Work to be completed:
In the data that follows, find each line containing "lines" and copy it.

Dataset entries
◇ ◇ ◇ ◇ ◇ ◇ ◇

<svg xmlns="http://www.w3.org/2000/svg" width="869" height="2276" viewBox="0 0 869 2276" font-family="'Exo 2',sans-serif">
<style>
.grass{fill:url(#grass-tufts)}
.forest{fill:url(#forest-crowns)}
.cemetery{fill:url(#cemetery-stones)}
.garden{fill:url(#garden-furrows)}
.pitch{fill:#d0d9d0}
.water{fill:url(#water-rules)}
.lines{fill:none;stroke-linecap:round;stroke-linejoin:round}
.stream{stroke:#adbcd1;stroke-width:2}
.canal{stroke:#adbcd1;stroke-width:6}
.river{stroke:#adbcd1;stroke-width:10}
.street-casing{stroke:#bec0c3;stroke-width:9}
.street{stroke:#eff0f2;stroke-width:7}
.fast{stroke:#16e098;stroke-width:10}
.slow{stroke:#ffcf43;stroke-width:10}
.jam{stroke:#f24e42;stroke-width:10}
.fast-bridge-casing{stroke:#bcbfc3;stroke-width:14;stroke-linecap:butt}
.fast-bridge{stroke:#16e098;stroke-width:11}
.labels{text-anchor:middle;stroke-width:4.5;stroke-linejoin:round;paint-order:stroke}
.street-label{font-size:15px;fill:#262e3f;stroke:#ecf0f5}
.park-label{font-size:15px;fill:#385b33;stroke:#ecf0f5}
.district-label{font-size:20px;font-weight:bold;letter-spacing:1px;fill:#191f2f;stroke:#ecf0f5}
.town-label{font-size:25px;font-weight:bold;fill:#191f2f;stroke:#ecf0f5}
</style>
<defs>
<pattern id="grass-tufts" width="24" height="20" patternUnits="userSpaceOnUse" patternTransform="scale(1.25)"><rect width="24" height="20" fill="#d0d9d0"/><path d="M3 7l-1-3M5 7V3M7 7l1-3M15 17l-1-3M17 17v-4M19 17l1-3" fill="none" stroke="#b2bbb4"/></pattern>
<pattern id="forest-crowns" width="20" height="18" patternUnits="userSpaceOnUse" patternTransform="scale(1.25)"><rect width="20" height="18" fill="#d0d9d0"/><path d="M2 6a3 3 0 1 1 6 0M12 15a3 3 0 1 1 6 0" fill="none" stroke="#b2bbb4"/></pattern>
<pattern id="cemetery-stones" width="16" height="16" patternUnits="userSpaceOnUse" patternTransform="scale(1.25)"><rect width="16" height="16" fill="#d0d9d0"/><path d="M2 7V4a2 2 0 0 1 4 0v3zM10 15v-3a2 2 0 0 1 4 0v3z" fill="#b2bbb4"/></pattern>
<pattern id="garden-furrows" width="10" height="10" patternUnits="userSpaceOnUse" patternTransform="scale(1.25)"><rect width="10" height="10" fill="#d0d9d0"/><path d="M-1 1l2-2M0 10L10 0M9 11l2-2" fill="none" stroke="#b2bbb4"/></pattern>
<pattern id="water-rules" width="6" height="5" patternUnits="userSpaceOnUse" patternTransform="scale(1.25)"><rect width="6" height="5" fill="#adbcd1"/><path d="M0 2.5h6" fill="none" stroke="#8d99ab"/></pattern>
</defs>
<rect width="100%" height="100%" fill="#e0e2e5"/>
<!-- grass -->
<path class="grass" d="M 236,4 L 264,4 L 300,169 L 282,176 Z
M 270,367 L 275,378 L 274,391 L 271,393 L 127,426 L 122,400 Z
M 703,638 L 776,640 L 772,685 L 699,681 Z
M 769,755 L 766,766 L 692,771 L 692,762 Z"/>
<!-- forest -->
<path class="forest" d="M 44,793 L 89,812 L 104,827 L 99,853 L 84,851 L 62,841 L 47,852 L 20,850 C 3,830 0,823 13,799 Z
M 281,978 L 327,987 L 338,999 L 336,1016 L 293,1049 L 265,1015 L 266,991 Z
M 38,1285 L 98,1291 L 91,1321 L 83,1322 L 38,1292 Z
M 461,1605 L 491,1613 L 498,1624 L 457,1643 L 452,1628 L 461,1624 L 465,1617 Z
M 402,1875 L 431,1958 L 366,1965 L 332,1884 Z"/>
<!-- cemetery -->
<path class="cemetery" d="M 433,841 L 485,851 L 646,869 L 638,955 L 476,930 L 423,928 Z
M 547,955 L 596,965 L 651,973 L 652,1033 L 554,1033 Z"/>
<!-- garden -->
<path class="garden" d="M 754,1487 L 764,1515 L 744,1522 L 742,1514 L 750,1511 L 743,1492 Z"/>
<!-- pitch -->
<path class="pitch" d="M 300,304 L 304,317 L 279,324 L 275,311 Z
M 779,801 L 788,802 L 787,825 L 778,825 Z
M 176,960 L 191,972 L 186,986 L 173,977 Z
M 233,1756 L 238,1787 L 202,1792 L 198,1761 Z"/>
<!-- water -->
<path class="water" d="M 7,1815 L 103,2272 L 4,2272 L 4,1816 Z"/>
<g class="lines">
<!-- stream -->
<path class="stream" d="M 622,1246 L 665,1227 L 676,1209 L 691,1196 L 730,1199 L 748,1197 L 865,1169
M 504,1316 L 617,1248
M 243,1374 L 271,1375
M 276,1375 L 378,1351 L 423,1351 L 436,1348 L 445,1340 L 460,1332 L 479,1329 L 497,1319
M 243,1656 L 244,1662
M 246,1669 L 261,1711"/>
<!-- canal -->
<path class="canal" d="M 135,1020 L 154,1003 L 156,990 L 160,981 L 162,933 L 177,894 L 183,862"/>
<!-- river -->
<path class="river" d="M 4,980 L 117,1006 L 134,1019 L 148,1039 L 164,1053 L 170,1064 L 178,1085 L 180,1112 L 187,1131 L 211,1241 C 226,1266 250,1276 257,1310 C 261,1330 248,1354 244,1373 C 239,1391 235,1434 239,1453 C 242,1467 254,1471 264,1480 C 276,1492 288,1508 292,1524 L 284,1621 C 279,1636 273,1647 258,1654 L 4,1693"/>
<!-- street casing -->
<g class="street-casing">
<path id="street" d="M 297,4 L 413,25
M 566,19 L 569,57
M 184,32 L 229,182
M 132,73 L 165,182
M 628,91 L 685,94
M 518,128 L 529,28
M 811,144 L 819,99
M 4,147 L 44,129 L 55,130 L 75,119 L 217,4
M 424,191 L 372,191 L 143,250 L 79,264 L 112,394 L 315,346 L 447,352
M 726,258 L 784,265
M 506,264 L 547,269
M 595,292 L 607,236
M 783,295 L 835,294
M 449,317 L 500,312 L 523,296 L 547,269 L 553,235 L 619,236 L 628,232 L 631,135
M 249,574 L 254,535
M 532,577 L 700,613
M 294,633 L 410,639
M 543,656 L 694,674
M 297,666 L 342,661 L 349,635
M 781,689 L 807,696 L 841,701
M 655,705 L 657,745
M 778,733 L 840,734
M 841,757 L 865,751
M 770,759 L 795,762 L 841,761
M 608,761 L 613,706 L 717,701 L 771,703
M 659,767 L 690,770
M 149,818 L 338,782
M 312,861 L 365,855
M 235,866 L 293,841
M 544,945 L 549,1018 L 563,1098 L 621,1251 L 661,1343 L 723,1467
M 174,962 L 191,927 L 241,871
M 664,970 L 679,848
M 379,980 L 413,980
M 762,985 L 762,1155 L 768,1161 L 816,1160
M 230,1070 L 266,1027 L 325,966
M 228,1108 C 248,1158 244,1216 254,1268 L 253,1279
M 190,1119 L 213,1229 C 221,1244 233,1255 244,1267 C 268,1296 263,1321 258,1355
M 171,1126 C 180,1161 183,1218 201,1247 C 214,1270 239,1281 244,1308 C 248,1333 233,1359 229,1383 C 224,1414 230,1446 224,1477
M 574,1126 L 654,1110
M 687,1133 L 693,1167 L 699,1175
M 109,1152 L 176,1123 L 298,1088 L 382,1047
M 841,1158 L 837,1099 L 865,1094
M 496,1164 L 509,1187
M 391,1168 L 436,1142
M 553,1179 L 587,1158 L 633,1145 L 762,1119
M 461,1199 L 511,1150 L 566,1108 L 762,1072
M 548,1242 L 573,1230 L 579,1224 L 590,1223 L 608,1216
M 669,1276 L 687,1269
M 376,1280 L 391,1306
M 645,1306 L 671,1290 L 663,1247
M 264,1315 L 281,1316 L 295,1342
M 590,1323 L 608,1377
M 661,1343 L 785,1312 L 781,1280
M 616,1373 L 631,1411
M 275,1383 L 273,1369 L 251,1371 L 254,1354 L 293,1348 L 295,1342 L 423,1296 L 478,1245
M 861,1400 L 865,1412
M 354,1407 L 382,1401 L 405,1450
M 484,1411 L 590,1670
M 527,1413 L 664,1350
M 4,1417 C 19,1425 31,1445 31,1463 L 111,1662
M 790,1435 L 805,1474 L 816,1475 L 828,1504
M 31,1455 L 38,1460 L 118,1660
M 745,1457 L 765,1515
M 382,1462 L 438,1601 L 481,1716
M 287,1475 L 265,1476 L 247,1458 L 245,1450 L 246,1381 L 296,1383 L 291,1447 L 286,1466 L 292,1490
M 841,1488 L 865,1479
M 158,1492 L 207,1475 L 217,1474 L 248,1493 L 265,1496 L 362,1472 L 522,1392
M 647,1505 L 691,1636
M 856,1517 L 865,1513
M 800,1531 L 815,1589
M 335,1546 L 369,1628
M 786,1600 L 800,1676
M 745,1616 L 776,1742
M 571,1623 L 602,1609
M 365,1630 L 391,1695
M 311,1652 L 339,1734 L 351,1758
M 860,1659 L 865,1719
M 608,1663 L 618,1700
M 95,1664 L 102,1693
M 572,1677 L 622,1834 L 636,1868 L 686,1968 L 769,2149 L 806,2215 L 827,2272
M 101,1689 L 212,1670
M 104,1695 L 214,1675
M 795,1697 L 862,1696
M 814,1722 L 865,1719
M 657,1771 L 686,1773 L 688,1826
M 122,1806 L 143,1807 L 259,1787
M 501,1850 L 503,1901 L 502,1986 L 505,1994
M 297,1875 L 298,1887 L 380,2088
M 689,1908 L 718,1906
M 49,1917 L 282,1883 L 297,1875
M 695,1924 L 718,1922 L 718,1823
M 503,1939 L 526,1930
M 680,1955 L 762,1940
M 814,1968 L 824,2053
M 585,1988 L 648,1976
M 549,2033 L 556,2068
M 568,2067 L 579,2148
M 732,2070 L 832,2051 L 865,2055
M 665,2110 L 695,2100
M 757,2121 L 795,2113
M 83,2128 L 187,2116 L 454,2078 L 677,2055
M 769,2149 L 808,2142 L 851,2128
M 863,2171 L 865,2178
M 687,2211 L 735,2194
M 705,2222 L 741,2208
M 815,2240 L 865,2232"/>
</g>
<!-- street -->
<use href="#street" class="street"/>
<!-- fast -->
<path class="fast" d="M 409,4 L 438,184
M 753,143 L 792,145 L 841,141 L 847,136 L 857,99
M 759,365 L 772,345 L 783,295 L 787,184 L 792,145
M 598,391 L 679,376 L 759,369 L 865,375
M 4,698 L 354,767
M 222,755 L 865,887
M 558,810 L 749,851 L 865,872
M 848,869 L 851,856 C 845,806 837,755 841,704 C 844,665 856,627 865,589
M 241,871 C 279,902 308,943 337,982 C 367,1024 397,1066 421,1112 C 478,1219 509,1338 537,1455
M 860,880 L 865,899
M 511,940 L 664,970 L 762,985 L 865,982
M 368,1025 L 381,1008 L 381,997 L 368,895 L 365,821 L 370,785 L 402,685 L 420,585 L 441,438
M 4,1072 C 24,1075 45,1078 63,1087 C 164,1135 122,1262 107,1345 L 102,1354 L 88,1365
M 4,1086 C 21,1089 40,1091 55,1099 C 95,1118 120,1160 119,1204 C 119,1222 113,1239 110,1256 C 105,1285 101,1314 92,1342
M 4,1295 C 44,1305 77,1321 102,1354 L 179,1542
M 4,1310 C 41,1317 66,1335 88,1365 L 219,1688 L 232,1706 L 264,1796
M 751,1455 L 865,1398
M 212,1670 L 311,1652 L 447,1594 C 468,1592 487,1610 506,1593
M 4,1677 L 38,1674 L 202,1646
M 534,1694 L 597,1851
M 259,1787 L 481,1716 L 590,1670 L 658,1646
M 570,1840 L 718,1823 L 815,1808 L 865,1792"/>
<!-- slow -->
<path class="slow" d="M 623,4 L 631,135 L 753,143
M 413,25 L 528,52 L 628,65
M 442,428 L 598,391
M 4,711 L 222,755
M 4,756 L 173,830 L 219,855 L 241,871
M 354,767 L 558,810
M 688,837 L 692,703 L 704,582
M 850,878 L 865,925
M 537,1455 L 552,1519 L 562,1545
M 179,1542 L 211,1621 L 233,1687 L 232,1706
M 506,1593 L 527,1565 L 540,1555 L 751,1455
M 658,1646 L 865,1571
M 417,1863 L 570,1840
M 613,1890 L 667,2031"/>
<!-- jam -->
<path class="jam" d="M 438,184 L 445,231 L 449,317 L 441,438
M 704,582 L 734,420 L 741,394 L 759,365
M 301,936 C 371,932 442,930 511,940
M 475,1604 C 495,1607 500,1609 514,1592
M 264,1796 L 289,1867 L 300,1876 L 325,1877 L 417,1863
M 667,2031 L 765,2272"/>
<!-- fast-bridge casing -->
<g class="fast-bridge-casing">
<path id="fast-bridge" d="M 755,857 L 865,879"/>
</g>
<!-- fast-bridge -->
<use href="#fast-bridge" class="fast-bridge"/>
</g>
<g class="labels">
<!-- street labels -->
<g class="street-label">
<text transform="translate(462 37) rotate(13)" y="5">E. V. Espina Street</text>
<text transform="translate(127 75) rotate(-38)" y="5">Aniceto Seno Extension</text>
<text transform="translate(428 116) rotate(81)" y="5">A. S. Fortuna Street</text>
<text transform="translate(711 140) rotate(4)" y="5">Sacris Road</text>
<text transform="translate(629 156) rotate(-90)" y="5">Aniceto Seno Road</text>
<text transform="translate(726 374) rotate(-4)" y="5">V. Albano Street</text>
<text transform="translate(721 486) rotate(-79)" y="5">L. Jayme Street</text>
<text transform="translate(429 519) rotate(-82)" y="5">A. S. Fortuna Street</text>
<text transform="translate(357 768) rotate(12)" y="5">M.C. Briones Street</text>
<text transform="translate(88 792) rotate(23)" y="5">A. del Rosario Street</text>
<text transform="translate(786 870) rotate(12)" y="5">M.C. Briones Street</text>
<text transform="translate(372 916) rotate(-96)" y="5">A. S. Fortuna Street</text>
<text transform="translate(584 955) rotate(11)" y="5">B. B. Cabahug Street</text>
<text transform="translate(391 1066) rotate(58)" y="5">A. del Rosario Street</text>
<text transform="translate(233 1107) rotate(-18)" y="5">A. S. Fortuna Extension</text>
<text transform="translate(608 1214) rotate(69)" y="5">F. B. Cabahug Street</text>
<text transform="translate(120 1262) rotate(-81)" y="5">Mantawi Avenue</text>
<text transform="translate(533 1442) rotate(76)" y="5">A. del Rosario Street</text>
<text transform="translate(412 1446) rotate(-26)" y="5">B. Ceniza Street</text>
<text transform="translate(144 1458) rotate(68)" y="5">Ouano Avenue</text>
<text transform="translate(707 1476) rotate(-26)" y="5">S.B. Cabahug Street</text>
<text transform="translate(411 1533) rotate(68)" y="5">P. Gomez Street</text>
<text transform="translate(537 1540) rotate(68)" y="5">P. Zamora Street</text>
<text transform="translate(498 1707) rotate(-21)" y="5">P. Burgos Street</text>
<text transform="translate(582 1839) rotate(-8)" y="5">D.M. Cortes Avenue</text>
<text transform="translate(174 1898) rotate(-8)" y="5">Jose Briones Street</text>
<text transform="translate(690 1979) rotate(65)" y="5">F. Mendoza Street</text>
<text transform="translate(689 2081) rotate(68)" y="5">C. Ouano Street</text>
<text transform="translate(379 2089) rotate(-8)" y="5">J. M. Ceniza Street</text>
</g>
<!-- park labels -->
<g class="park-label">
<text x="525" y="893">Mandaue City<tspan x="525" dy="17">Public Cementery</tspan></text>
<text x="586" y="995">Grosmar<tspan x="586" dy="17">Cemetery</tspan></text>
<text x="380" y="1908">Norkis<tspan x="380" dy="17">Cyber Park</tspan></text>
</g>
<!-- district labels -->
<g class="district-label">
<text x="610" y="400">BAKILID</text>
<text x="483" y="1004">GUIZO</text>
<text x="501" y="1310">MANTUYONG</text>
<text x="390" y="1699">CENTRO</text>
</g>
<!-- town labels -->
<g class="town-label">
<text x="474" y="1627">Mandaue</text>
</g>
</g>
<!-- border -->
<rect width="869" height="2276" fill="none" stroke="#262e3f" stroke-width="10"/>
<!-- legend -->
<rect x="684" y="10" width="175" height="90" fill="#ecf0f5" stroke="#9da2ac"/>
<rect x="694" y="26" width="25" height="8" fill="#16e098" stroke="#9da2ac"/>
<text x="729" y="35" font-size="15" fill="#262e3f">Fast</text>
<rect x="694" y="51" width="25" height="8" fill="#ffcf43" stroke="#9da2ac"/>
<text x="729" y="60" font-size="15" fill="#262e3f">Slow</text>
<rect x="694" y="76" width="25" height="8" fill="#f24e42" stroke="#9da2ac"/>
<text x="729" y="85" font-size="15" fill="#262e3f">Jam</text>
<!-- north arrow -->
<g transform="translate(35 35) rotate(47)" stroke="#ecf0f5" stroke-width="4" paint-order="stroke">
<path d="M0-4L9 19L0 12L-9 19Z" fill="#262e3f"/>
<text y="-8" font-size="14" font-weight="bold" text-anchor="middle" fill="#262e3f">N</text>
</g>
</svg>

◇ ◇ ◇ ◇ ◇ ◇ ◇

Written solution:
.lines{fill:none;stroke-linecap:round;stroke-linejoin:round}
<g class="lines">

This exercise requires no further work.